Talks had broken down in May over US accusations that Beijing had reneged on its commitments, and the dispute escalated with the two sides exchanging steep increases in punitive tariffs.

But US President Donald Trump and Chinese leader Xi Jinping agreed to revive negotiations when they met on the sidelines of the G20 summit in Japan on June 29.

US Treasury Secretary Steven Mnuchin and Trade Representative Robert Lighthizer spoke with Chinese Vice Premier Liu He and Commerce Minister Zhong Shan on Tuesday.

White House economic adviser Larry Kudlow told reporters the talks “went constructively” but it was “too soon for details.”

In an interview with the Fox Business Network, Kudlow described the discussions as “preliminary” and said meetings will “probably” be arranged, but did not give more details.

Kudlow noted that Trump has agreed to hold off on imposing new tariffs and will allow certain US products to be sold to Chinese telecom giant Huawei.

“Having said that, we have a very strong - I want to underscore this - a very strong expectation that China will really shortly, maybe immediately, begin to purchase US agricultural products,” he told the US broadcaster.

The Chinese commerce ministry said in a brief statement that the two sides exchanged “opinions on implementing the consensus reached between the two countries’ heads of state in Osaka.”

Washington and Beijing have hit each other with punitive tariffs covering more than $360 billion in two-way trade and those duties remain in place.

After his meeting with Xi in Osaka, Trump said he would refrain from imposing tariffs on more Chinese products.

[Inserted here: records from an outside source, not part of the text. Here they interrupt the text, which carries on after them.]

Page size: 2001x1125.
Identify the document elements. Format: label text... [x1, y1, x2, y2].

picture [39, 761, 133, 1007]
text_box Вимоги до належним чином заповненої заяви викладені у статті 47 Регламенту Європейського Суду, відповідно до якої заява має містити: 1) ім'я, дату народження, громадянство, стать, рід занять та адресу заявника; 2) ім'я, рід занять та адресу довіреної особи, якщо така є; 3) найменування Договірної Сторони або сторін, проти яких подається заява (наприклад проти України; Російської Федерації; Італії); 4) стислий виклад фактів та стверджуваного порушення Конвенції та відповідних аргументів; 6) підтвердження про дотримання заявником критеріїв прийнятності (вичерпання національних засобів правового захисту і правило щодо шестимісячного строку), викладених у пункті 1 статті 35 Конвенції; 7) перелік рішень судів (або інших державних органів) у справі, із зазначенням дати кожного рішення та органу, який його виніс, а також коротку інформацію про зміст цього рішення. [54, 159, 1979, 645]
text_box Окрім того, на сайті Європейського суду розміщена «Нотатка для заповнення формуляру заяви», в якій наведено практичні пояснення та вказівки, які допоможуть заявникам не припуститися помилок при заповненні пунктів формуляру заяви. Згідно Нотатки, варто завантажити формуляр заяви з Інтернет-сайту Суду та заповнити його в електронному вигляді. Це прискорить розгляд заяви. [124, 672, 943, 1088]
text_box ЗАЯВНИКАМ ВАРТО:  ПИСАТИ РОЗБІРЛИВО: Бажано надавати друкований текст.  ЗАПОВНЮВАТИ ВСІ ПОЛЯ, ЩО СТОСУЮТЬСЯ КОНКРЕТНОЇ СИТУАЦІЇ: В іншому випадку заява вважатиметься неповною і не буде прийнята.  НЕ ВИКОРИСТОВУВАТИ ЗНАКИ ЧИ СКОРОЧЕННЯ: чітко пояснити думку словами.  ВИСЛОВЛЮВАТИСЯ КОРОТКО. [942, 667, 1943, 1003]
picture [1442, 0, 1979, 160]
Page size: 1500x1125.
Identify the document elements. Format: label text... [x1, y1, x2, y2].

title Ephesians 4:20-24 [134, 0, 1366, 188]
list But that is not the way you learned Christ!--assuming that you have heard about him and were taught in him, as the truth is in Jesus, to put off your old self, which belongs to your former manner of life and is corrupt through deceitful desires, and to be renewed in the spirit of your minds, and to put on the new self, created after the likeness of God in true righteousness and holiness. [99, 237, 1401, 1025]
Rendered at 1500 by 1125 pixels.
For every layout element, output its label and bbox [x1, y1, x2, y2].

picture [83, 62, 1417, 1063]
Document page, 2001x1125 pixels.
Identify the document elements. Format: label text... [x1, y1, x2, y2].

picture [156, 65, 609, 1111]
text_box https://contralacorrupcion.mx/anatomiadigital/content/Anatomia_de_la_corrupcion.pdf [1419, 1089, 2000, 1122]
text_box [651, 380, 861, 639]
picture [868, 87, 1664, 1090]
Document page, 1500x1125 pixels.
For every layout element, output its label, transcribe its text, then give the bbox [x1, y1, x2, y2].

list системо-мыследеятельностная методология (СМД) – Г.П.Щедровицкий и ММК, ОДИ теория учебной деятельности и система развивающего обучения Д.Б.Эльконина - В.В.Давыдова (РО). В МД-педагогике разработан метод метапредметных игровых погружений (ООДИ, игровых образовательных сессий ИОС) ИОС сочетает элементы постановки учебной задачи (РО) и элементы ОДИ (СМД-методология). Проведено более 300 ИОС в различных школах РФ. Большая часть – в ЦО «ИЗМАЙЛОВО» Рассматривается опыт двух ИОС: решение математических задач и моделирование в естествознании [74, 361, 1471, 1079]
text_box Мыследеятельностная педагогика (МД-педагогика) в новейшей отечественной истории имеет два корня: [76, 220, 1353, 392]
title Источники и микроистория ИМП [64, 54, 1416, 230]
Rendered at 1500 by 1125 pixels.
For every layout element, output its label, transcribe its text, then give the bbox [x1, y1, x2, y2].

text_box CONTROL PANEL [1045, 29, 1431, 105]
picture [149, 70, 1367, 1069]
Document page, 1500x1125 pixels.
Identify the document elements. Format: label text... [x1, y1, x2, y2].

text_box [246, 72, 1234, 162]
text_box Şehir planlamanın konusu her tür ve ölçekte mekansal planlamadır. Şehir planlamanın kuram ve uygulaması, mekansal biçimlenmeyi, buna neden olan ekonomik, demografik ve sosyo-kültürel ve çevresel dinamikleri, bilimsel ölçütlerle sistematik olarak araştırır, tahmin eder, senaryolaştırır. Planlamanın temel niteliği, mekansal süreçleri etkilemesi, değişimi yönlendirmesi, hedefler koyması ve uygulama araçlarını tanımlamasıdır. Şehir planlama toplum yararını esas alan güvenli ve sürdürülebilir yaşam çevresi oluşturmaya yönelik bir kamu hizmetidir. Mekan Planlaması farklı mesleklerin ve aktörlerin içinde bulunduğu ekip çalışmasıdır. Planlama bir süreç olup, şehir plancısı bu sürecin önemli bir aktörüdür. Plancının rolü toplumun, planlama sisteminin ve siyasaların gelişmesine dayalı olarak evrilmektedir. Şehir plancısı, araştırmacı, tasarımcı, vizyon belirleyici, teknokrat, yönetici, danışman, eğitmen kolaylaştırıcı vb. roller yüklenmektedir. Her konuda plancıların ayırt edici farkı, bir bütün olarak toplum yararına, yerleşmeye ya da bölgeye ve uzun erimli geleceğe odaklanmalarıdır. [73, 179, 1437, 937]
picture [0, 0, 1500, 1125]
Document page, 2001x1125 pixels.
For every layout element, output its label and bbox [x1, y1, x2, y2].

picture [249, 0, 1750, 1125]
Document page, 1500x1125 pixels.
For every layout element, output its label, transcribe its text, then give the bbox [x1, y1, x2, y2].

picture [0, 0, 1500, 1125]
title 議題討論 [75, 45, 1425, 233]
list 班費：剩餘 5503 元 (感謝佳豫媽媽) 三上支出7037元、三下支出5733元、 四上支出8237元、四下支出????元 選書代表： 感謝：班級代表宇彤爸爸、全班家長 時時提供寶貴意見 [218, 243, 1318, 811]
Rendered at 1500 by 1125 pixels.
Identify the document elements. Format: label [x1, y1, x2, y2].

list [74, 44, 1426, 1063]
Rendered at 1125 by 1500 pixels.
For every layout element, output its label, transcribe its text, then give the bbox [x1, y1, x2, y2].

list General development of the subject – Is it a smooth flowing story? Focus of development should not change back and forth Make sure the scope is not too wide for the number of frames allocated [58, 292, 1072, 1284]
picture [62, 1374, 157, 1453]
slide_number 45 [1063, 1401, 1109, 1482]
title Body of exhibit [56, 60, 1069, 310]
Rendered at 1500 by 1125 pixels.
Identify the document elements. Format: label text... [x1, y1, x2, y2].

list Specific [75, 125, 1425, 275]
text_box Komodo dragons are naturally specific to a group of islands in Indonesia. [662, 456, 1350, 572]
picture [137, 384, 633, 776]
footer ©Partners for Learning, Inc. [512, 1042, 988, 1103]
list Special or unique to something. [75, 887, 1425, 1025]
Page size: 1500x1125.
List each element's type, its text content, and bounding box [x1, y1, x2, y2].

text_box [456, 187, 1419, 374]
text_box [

He had previously threatened to put punitive duties on an additional $300 billion in Chinese exports.

He also triggered a backlash in the US Congress by agreeing to soften some US export restrictions on components to Huawei, though Trump stipulated that officials would take care to avoid creating new risks to US national security.

The United States had imposed tough sanctions on the company, whose equipment US officials fear could be used as Trojan horses for China’s intelligence services.

The ceasefire comes as the US presidential campaign has started ahead of the November 2020 election.

Asked about speculation that Beijing may be waiting to see how the race plays out, Kudlow said it “would be a very big mistake on their part.”

“I think that kind of thinking would probably do great damage to these trade talks,” he said.

But he suggested that the US was in no hurry to finalize a deal.

“Speed is not an issue, quality is the issue,” Kudlow said. “And so I make no forecast on that and reiterate this view. There’s no timetable, none of that stuff.”